MIT team works on amping up a new approach to cancer immunotherapies

Illustration of T lymphocytes on a cancer cell--Courtesy of MIT

MIT's Dane Wittrup, one of the scientific founders behind Eleven Biotherapeutics, says he and a trio of grad students have developed some significant new insights into amping up the performance of cancer immunotherapies.

Like others before him, Wittrup says he was experimenting with ways to improve the performance of antibody drugs with the signaling molecule IL-2. While combining antibodies and IL-2 has worked well in the lab dish against cancer cells, kidneys can be counted on to flush IL-2 within an hour of being injected into the blood.

To prevent the flushing, Wittrup and his team fused antibodies with IL-2 and demonstrated its effectiveness in mice engineered to suffer from a particularly aggressive form of melanoma, or skin cancer.
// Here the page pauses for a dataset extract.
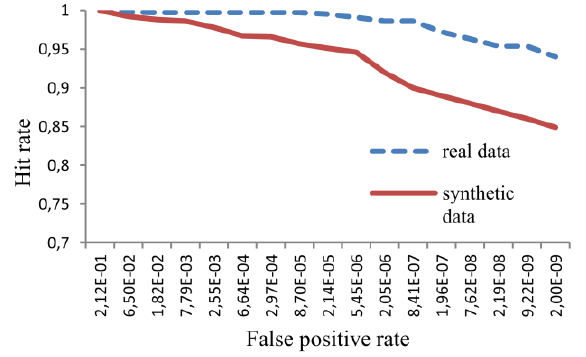
Figure 7: Comparison of detectors trained on real and synthetically generated data.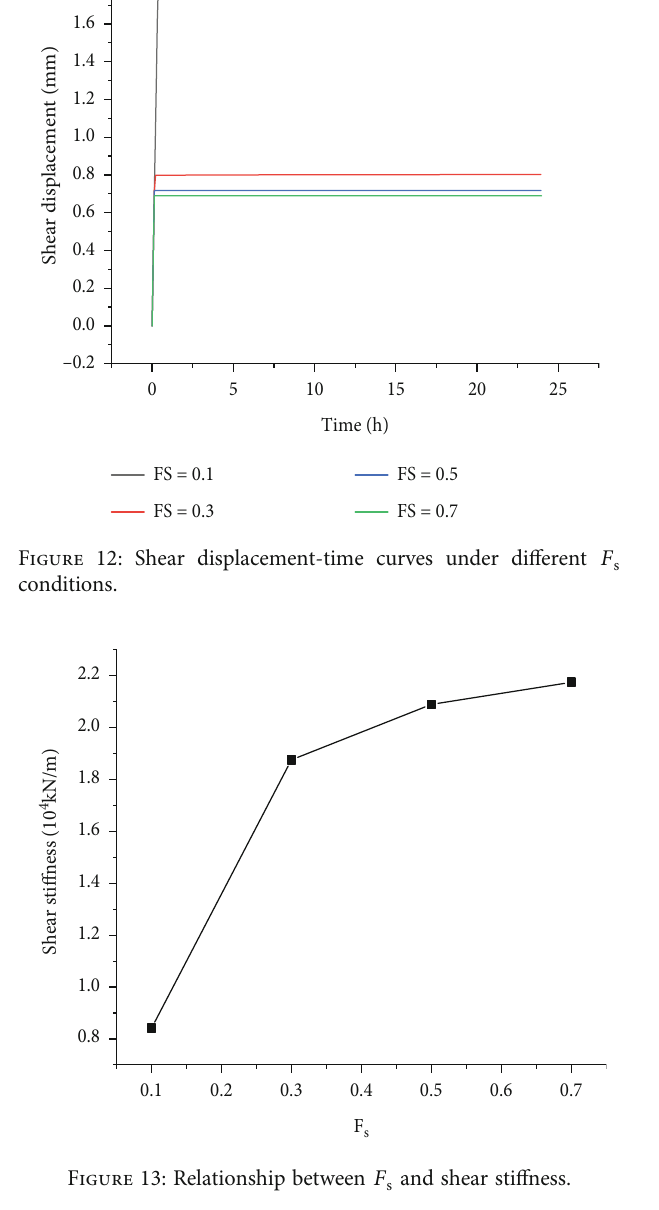
Figure 13: Relationship between F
Once-weekly treatments of their fusion therapy stopped tumor growth, according to the scientist.

The reason it worked so well, they add, is that the fusion process helped recruit T cells to attack the cancer, creating an environment that improved the efficiency of the T-cell attack.

"The antibody-driven innate response creates an environment such that when the T cells come in, they can kill the tumor. In its absence, the tumor cells establish an environment where the T cells don't work very well," Wittrup says in a statement.

Targeted T cells were more effective in this immunotherapy. And another observation: Neutrophils provided a surprisingly significant assist.

"They're a really powerful force in your immune system, but people in immunotherapy don't usually focus on neutrophils. They don't really consider them as a viable tool," grad student Eric Zhu says. "It pointed us to the idea that although T cells and natural killer cells are important, maybe we're forgetting about a part of the immune system that is also really important and could help us achieve our goals of ultimately curing the tumors."

Their work was published in the journal Cancer Cell.